Would a suppression of unattended peripheral RDKs have been observed if they had been presented together with superimposed stimuli of the attended color? We here avoided such a design to be able to clearly interpret any modulation of processing of peripheral RDKs as being due to global feature-based attention rather than biased competition (Desimone, 1998; Desimone & Duncan, 1995) with spatially superimposed stimuli. A previous study using superimposed stimuli both inside and outside the spatial focus of attention observed feature-based attentional modulation of comparable magnitude at attended and unattended locations (Andersen, Fuchs, & Müller, 2011). Thus, although this study lacked a precue baseline, its results indicate that a suppression of unattended color stimuli at unattended locations may result as a consequence of biased competition with superimposed attended color stimuli, as otherwise feature-based attentional modulation on the unattended side would have been smaller than on the attended side. However, additional research would be necessary to directly test this proposition.
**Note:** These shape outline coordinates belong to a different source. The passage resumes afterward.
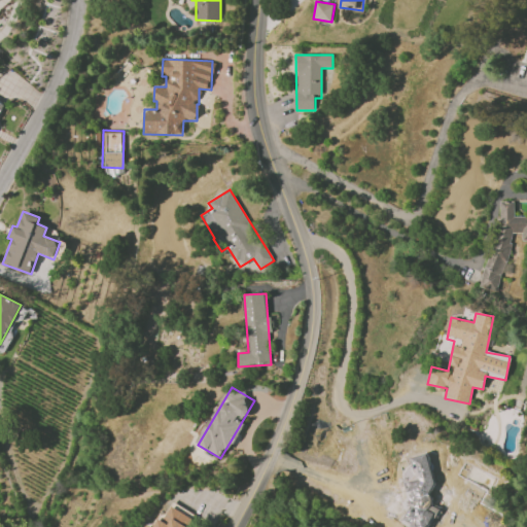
[(145,526),(190,526),(195,520),(169,505),(156,526),(150,526),(147,525),(145,526)]
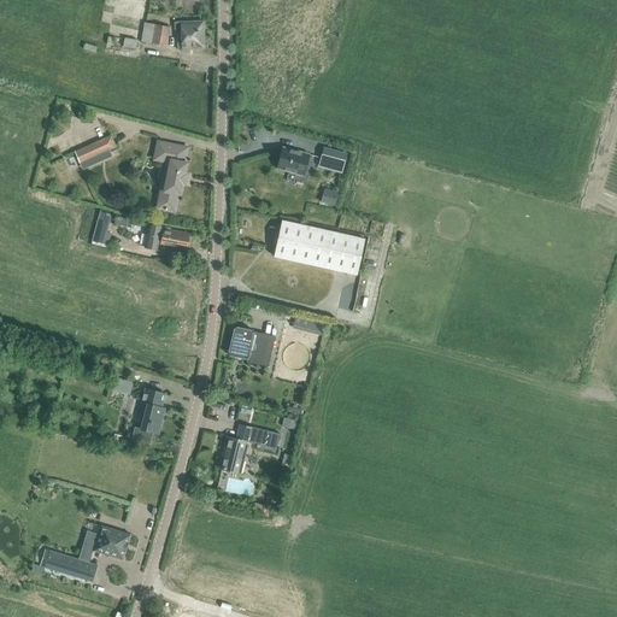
[(175,30),(181,30),(181,40),(177,40),(177,51),(205,50),(204,22),(174,23),(175,30)]
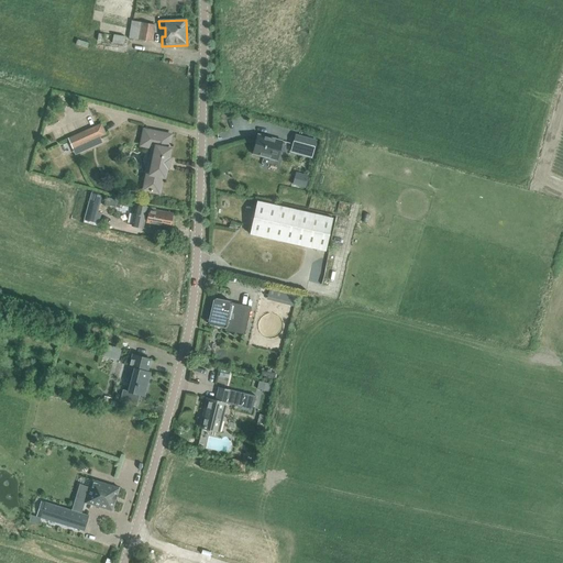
[(129,39),(152,43),(155,24),(132,21),(129,39)]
In summary, in our attention shifting experiment that uses a precueing baseline to investigate the neural underpinnings of global feature based attention, we found spatially global facilitation of the attended color but only local suppression of the unattended color constrained to the attended location. It is likely that this suppression of unattended color stimuli observed here is due to local biased competition with superimposed attended color stimuli rather than global feature-based attention.
Reprint requests should be sent to Matthias M. Müller, Institute of Psychology, University of Leipzig, Neumarkt 9-19, 04109 Leipzig, Germany, or via e-mail: email@example.com.
Ideally, the “neutrality” of such stimuli in terms of task performance could be assessed by comparing performance with control conditions in which the neutral stimuli are physically removed.